Direktur Jenderal Kerja Sama Multilateral Kementerian Luar Negeri, Tri Tharyat empat hal konkret yang hendak dicapai Indonesia dalam ajang World Water Forum ke-10. Ia menjelaskan masalah terbesar air itu ketika air terlalu banyak atau air terlalu sedikit.
“Situasi saat ini sangat parah dengan perubahan iklim dan juga terkait dengan konflik yang terjadi di berbagai belahan dunia. Serta populasi yang bertambah dan urbanisasi yang tidak terkendali,” ungkap Tri pada Konferensi Pers di Forum Merdeka Barat 9.
Berdasarkan laporan dari United Nations (UN) Water, setengah populasi dunia saat ini mengalami masalah serius dengan ketersediaan air.
“Dari sisi angka secara spesifik pada 2022, sebanyak 2,2 miliar orang hidup tanpa akses air minum yang dikelola secara baik dan benar. Sedangkan, sebanyak 3,5 miliar orang kekurangan sanitasi yang dikelola secara aman,” ujarnya.
Tri juga mengungkapkan, Presiden Joko Widodo atau Jokowi telah mengagungkan pentingnya ‘Water for Shared Prosperety’ atau air untuk kesejahteraan bersama yang sekaligus menjadi tema pada ajang World Water Forum ke 10.
Selain itu, Ia juga memaparkan setidaknya ada empat hal konkret yang akan didapatkan Indonesia melalui hydro diplomacy, seperti penetapan hari danau sedunia.
“Pertama, terhadap penetapan hari danau sedunia ini kita sudah lakukan lobi di berbagai kesempatan, termasuk PBB karena deklarasi hari internasional ini kita dorong untuk bisa disahkan di semester kedua tahun ini di New York,” papar Tri.
Kemudian, sebagai negara kepulauan, Indonesia hendak mencapai suatu konsep pengelolaan sumber daya air secara terintegrasi di pulau-pulau kecil. Ketiga, ada penetapan rancangan terkait isu ketahanan air dan iklim.
“Keempat, untuk pertama kalinya dalam pertemuan World Water Forum di Bali akan meluncurkan satu ringkasan dari proyek-proyek yang konkret yang saat ini tengah dikurasi oleh pemerintah Indonesia,” tukasnya.
Nantinya ajang World Water Forum akan diselenggarakan pada 18-25 Mei 2024 di Bali.
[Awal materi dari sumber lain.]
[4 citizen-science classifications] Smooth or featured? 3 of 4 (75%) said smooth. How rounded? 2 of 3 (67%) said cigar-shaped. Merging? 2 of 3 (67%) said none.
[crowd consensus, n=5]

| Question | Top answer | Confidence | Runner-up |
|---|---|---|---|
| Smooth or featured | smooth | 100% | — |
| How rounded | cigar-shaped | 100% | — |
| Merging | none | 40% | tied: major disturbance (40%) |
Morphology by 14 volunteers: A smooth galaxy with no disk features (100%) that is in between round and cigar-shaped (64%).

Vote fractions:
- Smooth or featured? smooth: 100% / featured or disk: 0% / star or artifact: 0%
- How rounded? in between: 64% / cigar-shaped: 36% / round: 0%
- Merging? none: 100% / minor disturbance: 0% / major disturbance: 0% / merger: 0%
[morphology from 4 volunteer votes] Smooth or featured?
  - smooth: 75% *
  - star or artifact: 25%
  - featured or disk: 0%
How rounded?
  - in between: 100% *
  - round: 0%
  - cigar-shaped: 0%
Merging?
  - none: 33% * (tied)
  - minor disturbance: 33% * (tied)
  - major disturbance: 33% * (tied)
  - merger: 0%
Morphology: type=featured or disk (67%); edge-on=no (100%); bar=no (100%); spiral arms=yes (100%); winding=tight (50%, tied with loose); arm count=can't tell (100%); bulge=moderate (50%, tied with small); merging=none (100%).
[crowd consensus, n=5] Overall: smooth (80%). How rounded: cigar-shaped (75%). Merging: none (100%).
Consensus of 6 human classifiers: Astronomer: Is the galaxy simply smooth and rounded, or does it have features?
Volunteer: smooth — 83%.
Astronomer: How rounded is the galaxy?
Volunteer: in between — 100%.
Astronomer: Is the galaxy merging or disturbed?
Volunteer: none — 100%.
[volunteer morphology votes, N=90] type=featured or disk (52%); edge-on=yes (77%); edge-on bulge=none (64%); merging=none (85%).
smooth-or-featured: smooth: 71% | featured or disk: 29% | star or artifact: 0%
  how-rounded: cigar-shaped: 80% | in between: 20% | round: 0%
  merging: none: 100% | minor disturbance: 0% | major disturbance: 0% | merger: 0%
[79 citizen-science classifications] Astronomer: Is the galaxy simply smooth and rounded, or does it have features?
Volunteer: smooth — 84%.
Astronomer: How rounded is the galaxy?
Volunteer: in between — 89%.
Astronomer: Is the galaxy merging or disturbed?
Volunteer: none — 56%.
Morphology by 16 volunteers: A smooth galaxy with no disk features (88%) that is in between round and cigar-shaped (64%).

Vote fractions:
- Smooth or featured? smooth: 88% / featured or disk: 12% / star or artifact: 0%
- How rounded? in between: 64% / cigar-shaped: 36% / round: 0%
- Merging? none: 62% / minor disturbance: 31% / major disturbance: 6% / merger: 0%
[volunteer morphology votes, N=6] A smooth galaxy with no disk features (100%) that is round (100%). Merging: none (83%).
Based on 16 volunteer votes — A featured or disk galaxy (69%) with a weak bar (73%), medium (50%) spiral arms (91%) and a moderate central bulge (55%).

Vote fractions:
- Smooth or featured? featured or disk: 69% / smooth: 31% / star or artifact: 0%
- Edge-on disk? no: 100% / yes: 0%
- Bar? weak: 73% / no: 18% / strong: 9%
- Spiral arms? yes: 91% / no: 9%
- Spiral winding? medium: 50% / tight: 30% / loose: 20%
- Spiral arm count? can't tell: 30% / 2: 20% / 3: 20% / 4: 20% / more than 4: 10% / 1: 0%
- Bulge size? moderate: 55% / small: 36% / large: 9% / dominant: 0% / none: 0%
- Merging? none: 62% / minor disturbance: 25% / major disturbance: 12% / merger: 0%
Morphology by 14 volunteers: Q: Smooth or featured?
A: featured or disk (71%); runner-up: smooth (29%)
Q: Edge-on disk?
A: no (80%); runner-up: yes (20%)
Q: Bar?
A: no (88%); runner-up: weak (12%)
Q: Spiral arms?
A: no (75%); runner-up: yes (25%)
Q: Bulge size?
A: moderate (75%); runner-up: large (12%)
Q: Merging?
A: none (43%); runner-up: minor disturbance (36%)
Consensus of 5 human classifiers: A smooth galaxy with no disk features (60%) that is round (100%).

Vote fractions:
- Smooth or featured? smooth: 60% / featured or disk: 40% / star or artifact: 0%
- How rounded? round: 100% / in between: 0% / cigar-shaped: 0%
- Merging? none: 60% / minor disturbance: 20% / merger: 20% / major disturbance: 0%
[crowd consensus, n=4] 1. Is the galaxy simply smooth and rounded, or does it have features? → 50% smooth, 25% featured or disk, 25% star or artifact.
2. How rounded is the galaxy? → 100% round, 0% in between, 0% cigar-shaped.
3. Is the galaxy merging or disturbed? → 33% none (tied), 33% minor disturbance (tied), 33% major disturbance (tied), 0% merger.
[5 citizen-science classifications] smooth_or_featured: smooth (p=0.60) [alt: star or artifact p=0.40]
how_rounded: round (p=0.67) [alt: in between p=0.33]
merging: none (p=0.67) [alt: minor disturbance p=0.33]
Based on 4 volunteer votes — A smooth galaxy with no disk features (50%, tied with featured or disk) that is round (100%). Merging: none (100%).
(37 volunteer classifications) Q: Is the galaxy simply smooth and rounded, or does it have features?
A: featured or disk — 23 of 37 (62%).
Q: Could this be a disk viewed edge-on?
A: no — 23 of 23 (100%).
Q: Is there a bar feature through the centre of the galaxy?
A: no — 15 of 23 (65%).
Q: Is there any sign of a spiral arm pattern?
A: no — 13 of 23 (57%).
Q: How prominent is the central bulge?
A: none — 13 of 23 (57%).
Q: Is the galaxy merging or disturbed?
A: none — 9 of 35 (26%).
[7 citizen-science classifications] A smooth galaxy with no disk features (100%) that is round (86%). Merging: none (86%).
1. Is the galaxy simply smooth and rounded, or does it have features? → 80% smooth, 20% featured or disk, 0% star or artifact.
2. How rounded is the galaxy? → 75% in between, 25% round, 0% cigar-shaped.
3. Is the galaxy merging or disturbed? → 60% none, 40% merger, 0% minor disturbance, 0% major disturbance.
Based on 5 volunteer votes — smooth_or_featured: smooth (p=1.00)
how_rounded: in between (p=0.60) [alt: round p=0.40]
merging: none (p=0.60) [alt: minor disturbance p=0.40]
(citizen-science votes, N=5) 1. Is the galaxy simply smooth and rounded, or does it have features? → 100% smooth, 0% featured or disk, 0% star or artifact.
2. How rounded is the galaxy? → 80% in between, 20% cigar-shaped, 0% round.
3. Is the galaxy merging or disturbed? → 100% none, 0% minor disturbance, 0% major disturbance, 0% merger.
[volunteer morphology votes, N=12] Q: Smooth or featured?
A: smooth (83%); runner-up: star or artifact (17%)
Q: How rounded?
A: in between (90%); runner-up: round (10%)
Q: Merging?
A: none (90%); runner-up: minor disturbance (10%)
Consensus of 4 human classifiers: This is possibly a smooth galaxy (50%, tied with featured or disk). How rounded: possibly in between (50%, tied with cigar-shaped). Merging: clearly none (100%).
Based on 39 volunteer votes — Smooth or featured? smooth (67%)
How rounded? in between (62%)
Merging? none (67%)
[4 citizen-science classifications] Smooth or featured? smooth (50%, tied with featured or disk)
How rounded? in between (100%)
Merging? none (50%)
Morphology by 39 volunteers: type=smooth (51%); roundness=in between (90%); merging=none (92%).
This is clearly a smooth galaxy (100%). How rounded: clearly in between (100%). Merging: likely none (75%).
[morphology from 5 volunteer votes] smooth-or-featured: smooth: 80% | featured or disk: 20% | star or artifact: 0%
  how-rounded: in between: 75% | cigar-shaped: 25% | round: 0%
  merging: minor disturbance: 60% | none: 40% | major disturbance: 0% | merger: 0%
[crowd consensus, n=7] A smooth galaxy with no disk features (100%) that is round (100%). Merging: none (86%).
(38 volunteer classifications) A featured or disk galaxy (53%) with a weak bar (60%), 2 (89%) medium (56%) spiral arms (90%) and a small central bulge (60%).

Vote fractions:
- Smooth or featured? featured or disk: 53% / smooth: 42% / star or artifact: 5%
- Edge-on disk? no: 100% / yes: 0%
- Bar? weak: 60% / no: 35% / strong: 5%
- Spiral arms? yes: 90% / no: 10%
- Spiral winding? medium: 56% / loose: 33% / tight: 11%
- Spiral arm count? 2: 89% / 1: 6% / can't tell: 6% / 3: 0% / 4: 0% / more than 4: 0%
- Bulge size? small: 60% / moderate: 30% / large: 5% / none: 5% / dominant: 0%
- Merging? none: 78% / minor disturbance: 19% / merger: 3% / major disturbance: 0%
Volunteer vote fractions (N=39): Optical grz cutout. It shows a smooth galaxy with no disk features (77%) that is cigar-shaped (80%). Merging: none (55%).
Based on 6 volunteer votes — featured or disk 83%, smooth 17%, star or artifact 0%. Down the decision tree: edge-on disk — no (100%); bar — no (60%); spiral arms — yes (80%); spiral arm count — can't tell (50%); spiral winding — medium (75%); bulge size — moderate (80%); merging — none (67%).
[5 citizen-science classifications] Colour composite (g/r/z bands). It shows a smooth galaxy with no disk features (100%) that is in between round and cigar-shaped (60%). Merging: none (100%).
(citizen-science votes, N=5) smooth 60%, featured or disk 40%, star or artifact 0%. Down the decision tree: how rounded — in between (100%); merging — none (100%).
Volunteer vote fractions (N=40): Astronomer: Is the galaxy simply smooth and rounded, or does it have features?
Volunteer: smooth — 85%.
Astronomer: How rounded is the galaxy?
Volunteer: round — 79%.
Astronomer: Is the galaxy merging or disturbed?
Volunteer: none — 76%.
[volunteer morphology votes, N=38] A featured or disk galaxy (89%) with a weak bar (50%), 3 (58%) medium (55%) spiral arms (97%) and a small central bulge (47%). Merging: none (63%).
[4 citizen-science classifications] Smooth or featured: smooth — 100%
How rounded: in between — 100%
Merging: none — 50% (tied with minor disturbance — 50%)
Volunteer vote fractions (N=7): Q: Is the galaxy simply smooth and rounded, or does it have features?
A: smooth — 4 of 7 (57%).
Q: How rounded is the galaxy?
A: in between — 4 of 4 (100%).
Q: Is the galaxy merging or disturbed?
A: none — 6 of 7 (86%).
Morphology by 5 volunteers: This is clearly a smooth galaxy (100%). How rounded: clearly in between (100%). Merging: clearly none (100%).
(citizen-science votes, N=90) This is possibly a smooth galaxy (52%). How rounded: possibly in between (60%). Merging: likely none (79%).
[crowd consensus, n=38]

Forum ini melibatkan 172 negara di dunia yang akan membahas persoalan tentang potensi sumber daya air di dunia.
Di Indonesia, sumber daya air tidak hanya dimanfaatkan untuk memenuhi kebutuhan masyarakat, seperti pertanian hingga pariwisata, tetapi juga lekat dengan kehidupan spiritual dan kultural.
Menurut pemberitaan Disway sebelumnya, pertemuan World Water Forum ini berlangsung dengan tiga pendekatan yakni Thematic Process, yaitu memberikan landasan substantif pada isu atau permasalahan air, Regional Process yaitu memberikan perspektif tentang air dari semua region, serta Political Process yang menyediakan platform untuk berdiskusi dengan pemangku kepentingan.
BALI PERCONTOHAN
Pengelolaan air tradisional menjadi salah satu hal yang nantinya akan diperkenalkan oleh Indonesia di ajang World Water Forum (WWF) ke 10 di Bali. Tri Tharyat mengatakan langkah tersebut merupakan wujud diplomasi air atau hydro diplomacy Indonesia untuk mengetahui pentingnya menjaga sumber daya air dunia.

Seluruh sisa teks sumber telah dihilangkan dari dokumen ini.